Italian Ghibelline leader and lord (died 1366)

Giovanni di Vico (died 1366) was an Italian Ghibelline leader, lord of Viterbo, Vetralla, Orvieto, Narni and numerous other lands in northern Lazio and Umbria. He is the most famous member of the Prefetti di Vico family.

==Biography==
Giovanni is mentioned for the first time in 1322. In 1337 he inherited the charge of prefect of Rome from his father Manfredi. The following year he entered Viterbo, killing his brother Faziolo, who had remained loyal to the Pope. Giovanni was named Imperial vicar of Latium by emperor Louis IV of Bavaria, confirmed in 1342 by Pope Clement VI.

However, increasing contrasts with the latter drove him to an open rebellion in 1344, in which he expanded his lordship.
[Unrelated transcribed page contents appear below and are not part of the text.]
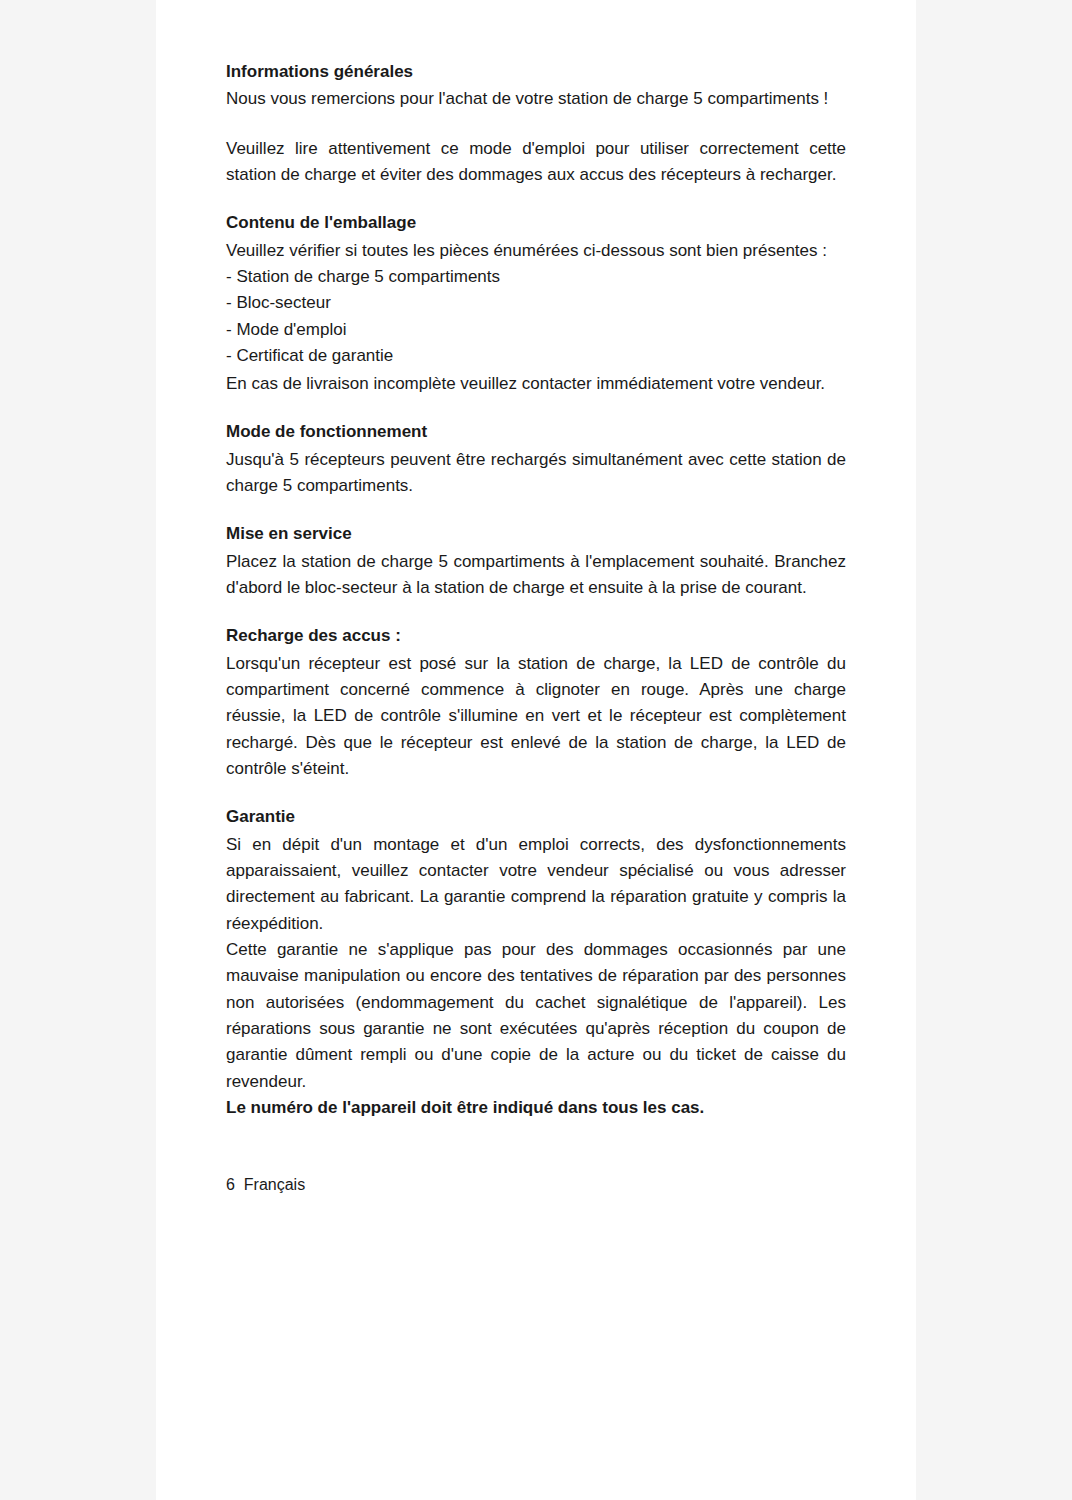Informations générales
Nous vous remercions pour l'achat de votre station de charge 5 compartiments !
Veuillez lire attentivement ce mode d'emploi pour utiliser correctement cette station de charge et éviter des dommages aux accus des récepteurs à recharger.
Contenu de l'emballage
Veuillez vérifier si toutes les pièces énumérées ci-dessous sont bien présentes :
Station de charge 5 compartiments
Bloc-secteur
Mode d'emploi
Certificat de garantie
En cas de livraison incomplète veuillez contacter immédiatement votre vendeur.
Mode de fonctionnement
Jusqu'à 5 récepteurs peuvent être rechargés simultanément avec cette station de charge 5 compartiments.
Mise en service
Placez la station de charge 5 compartiments à l'emplacement souhaité. Branchez d'abord le bloc-secteur à la station de charge et ensuite à la prise de courant.
Recharge des accus :
Lorsqu'un récepteur est posé sur la station de charge, la LED de contrôle du compartiment concerné commence à clignoter en rouge. Après une charge réussie, la LED de contrôle s'illumine en vert et le récepteur est complètement rechargé. Dès que le récepteur est enlevé de la station de charge, la LED de contrôle s'éteint.
Garantie
Si en dépit d'un montage et d'un emploi corrects, des dysfonctionnements apparaissaient, veuillez contacter votre vendeur spécialisé ou vous adresser directement au fabricant. La garantie comprend la réparation gratuite y compris la réexpédition.
Cette garantie ne s'applique pas pour des dommages occasionnés par une mauvaise manipulation ou encore des tentatives de réparation par des personnes non autorisées (endommagement du cachet signalétique de l'appareil). Les réparations sous garantie ne sont exécutées qu'après réception du coupon de garantie dûment rempli ou d'une copie de la acture ou du ticket de caisse du revendeur.
Le numéro de l'appareil doit être indiqué dans tous les cas.
6 Français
After a short reconciliation, in 1347 Cola di Rienzo, senator of Rome, declared Giovanni a rebel and waged war against him. Assailed by 7,000 men, he was forced to sue for a surrender, and to renounce his title of prefect. Giovanni was again arrested in Rome, twice, but was freed with the fall of Cola di Rienzo.

He thenceforth continued his ruthless policy of ravages against the Papal territories, refusing always to present himself in Avignon to respond for his deeds. In 1352 the Papal army attacked Viterbo; Giovanni resisted successfully in a siege of seven months, but was excommunicated. He was also initially victorious against Gil de Albornoz, the skillful Cardinal sent by Pope Innocent VI to conquer back the usurped territories of the Papal States, but in 1354 he was decisively defeated near Orvieto. After a short resistance in Viterbo, he surrendered and swore loyalty to Albornoz and the Church.

In March 1355 he accompanied Charles IV of Bohemia to Rome for his coronation as Holy Roman Emperor. Taking advantage of Charles' protection, he tried to spur new rebellions in the Papal territories, but was always countered by Albornoz. He continued to rage sporadically in Tuscany, Lazio and Umbria, and died in April 1366, excommunicated by the Church.